[Explained] Hadith: The Two Months of ‘Id are Never Deficient


Waqar Akbar Cheema

1. Introduction

A hadith some people think contradicts known facts has come down to us as:

عن عبد الرحمن بن أبي بكرة، عن أبيه رضي الله عنه، عن النبي صلى الله عليه وسلم، قال: ” شهران لا ينقصان، شهرا عيد: رمضان، وذو الحجة

 It is related from Abu Bakra that the Prophet, may Allah bless him and grant him peace, said, “Two months are never deficient: the two months of ‘Ȋd: Ramaḍān and Dhu al-Ḥijjah.”[1]

It is known that in the lunar calendar a month is either twenty-nine days or thirty days depending upon the sighting of the moon.

عن ابن عمر رضي الله عنهما، عن النبي صلى الله عليه وسلم، أنه قال: «إنا أمة أمية، لا نكتب ولا نحسب، الشهر هكذا وهكذا» يعني مرة تسعة وعشرين، ومرة ثلاثين

It is related from Ibn ‘Umar that the Prophet, may Allah bless him and grant him peace, said, “We are an unlettered nation. We do not write nor calculate. The month is like this and this, i.e. sometimes twenty-nine and sometimes thirty.”[2]

Sighting itself depends upon multiple factors, the possibility of sighting of the moon at a given place, weather on a particular day, and also human judgment. It is this aspect that underscores the relevance of the subject hadith.

**Your tasks**
a) Return everything in the hadith article from "Waqar Akbar Cheema" down to "of the moon.".
b) In the hadith article, what factors does the sighting of the moon depend on?

[Stored data entries]
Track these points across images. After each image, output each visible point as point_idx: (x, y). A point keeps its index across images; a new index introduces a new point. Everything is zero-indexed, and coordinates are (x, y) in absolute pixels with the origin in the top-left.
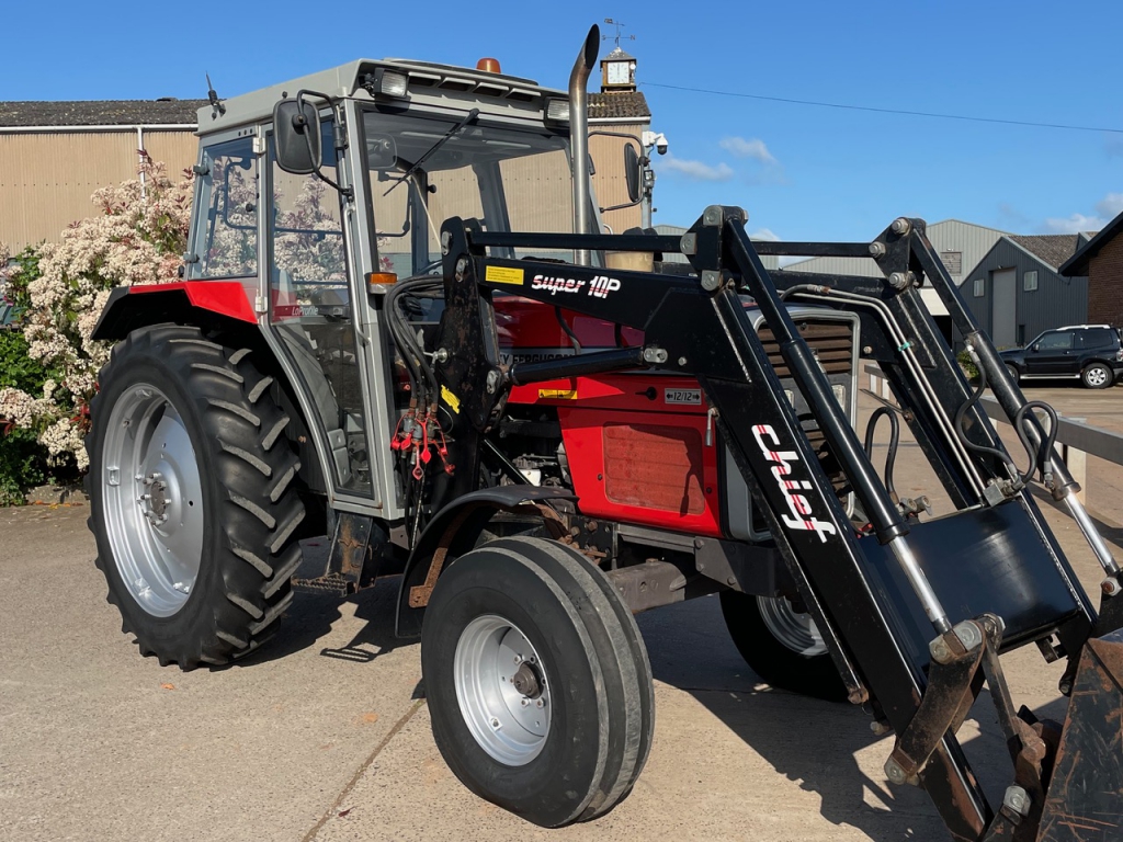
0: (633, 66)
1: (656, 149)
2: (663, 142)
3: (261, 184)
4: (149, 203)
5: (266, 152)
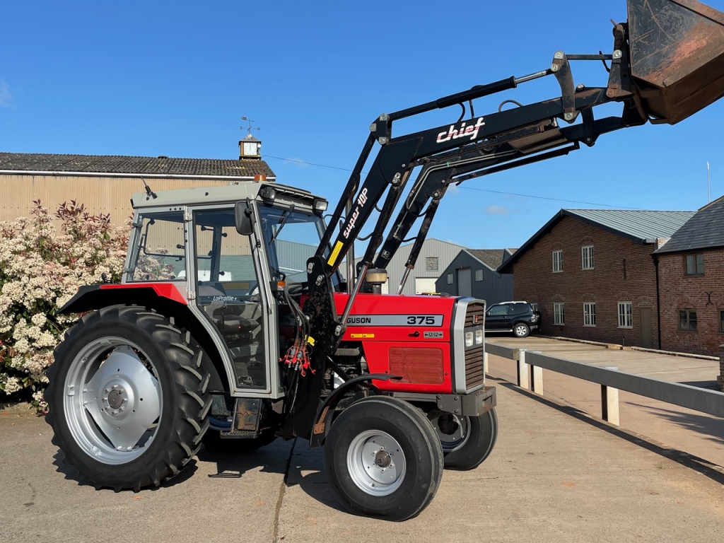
0: (259, 146)
3: (189, 236)
4: (36, 231)
5: (193, 220)
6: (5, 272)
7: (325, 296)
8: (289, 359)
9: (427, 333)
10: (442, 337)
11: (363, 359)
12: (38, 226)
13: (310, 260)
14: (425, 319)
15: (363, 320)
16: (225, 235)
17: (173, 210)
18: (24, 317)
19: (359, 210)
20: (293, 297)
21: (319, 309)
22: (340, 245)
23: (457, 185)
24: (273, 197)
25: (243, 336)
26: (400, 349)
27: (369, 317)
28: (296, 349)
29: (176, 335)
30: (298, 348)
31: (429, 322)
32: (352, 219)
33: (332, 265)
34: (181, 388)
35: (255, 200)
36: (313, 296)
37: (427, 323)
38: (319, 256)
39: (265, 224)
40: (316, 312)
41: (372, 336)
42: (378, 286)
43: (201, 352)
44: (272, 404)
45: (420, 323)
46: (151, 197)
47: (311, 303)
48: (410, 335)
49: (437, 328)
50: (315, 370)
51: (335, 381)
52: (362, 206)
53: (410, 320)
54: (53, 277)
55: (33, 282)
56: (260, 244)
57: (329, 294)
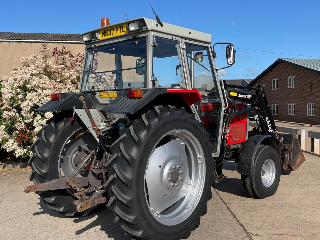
4: (43, 63)
6: (27, 87)
12: (44, 60)
17: (174, 39)
18: (39, 114)
54: (56, 89)
55: (45, 93)
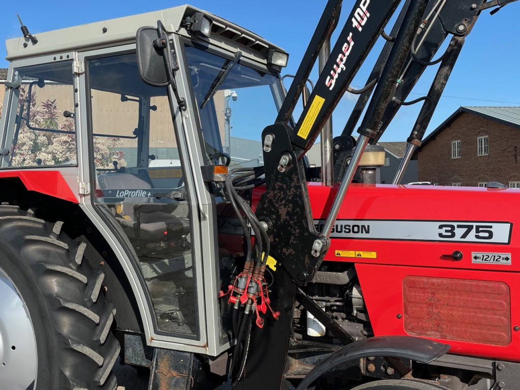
1: (232, 98)
2: (235, 95)
3: (81, 97)
5: (85, 72)
7: (293, 190)
8: (235, 294)
9: (479, 254)
10: (509, 262)
11: (355, 292)
13: (267, 131)
14: (474, 230)
15: (356, 229)
16: (154, 108)
17: (58, 59)
19: (353, 38)
20: (240, 193)
21: (283, 211)
22: (319, 102)
23: (492, 13)
24: (206, 31)
25: (173, 244)
26: (425, 280)
27: (366, 223)
28: (247, 278)
29: (59, 251)
30: (250, 275)
31: (481, 234)
32: (340, 55)
33: (305, 138)
34: (63, 340)
35: (176, 33)
36: (274, 189)
37: (477, 237)
38: (282, 123)
39: (195, 75)
40: (279, 216)
41: (373, 255)
42: (370, 172)
43: (102, 276)
44: (211, 362)
45: (464, 236)
46: (30, 43)
47: (270, 202)
48: (445, 257)
49: (499, 247)
50: (278, 313)
51: (309, 323)
52: (360, 29)
53: (443, 231)
56: (185, 105)
57: (300, 187)
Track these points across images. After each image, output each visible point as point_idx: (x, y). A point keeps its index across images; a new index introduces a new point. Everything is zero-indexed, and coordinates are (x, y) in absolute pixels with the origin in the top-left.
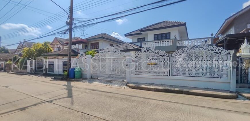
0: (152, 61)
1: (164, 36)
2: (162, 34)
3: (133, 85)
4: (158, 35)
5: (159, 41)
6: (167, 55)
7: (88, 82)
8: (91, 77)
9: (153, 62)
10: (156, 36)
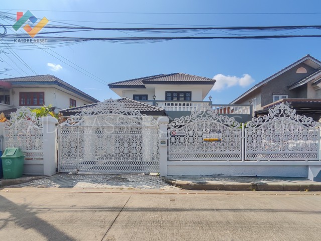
0: (212, 134)
1: (183, 96)
2: (179, 93)
3: (190, 182)
4: (172, 93)
5: (174, 103)
6: (239, 125)
7: (58, 186)
8: (57, 170)
9: (214, 136)
10: (169, 95)
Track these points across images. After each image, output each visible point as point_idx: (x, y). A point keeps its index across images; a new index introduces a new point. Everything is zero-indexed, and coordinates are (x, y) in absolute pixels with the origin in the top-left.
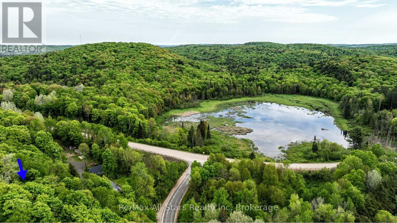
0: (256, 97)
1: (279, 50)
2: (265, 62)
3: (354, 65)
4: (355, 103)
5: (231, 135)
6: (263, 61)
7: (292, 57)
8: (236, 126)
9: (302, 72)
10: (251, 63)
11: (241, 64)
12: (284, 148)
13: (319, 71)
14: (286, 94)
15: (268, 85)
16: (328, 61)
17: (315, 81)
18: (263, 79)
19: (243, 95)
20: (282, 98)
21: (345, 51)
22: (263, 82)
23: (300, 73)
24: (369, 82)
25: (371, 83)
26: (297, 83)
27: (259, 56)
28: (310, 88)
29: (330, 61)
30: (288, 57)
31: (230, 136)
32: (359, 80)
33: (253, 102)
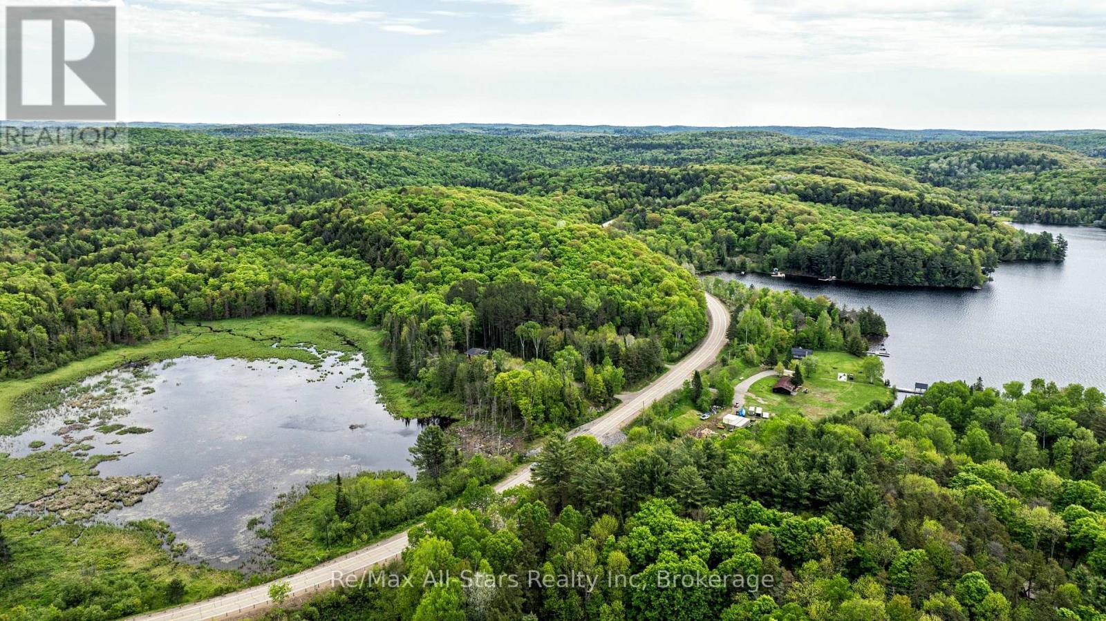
0: (147, 342)
1: (197, 160)
2: (157, 206)
3: (400, 221)
4: (417, 338)
5: (88, 519)
6: (152, 203)
7: (239, 186)
8: (102, 476)
9: (274, 245)
10: (115, 215)
11: (78, 218)
12: (263, 523)
13: (317, 241)
14: (239, 316)
15: (181, 297)
16: (337, 209)
17: (313, 273)
18: (160, 278)
19: (104, 344)
20: (228, 336)
21: (372, 159)
22: (164, 291)
23: (268, 249)
24: (438, 267)
25: (442, 269)
26: (265, 283)
27: (137, 185)
28: (304, 294)
29: (341, 209)
30: (226, 186)
31: (88, 525)
32: (416, 263)
33: (141, 363)
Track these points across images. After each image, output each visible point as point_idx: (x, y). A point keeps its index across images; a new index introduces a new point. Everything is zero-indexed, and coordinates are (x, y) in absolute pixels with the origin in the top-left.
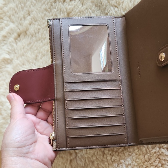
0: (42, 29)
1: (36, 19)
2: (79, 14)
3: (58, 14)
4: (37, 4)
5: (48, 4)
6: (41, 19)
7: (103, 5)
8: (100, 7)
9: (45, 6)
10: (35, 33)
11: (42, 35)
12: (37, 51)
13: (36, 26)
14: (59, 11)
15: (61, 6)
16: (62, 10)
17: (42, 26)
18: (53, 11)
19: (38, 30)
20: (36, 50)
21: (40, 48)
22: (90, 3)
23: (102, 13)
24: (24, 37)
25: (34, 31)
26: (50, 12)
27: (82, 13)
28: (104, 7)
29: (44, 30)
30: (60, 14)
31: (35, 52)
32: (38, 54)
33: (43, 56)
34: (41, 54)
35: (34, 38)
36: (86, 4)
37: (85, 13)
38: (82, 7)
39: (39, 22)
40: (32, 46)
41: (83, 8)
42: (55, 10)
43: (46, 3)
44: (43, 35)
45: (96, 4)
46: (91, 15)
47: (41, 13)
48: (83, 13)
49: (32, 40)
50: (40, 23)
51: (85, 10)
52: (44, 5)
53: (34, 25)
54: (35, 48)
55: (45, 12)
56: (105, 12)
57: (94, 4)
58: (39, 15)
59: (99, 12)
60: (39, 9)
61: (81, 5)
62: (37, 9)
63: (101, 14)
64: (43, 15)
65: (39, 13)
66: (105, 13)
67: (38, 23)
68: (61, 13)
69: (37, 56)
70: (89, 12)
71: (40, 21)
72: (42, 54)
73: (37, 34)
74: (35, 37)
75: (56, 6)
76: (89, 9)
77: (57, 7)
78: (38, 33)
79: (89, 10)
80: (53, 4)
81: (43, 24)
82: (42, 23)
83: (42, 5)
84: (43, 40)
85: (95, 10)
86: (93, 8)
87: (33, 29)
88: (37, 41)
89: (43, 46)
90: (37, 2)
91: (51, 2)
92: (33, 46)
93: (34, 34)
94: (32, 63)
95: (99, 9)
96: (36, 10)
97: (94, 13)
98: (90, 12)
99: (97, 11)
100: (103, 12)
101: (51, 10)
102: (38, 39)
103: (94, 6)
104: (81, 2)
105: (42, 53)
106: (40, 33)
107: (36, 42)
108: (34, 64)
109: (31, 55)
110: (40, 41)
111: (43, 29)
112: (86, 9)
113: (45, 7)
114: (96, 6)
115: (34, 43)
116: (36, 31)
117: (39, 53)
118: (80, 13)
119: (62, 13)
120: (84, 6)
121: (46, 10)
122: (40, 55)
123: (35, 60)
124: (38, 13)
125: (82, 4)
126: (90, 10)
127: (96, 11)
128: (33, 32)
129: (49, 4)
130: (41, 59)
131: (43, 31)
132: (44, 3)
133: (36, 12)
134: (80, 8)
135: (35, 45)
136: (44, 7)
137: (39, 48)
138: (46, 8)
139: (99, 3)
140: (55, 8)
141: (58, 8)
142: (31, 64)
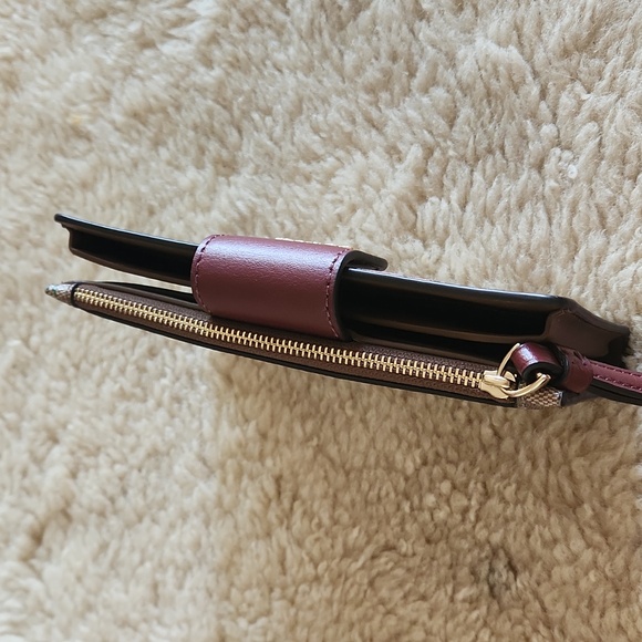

**Answers provided**
a)
Waqar Akbar Cheema

1. Introduction

A hadith some people think contradicts known facts has come down to us as:

عن عبد الرحمن بن أبي بكرة، عن أبيه رضي الله عنه، عن النبي صلى الله عليه وسلم، قال: ” شهران لا ينقصان، شهرا عيد: رمضان، وذو الحجة

 It is related from Abu Bakra that the Prophet, may Allah bless him and grant him peace, said, “Two months are never deficient: the two months of ‘Ȋd: Ramaḍān and Dhu al-Ḥijjah.”[1]

It is known that in the lunar calendar a month is either twenty-nine days or thirty days depending upon the sighting of the moon.

b) The possibility of sighting the moon at a given place, the weather on a particular day, and human judgment.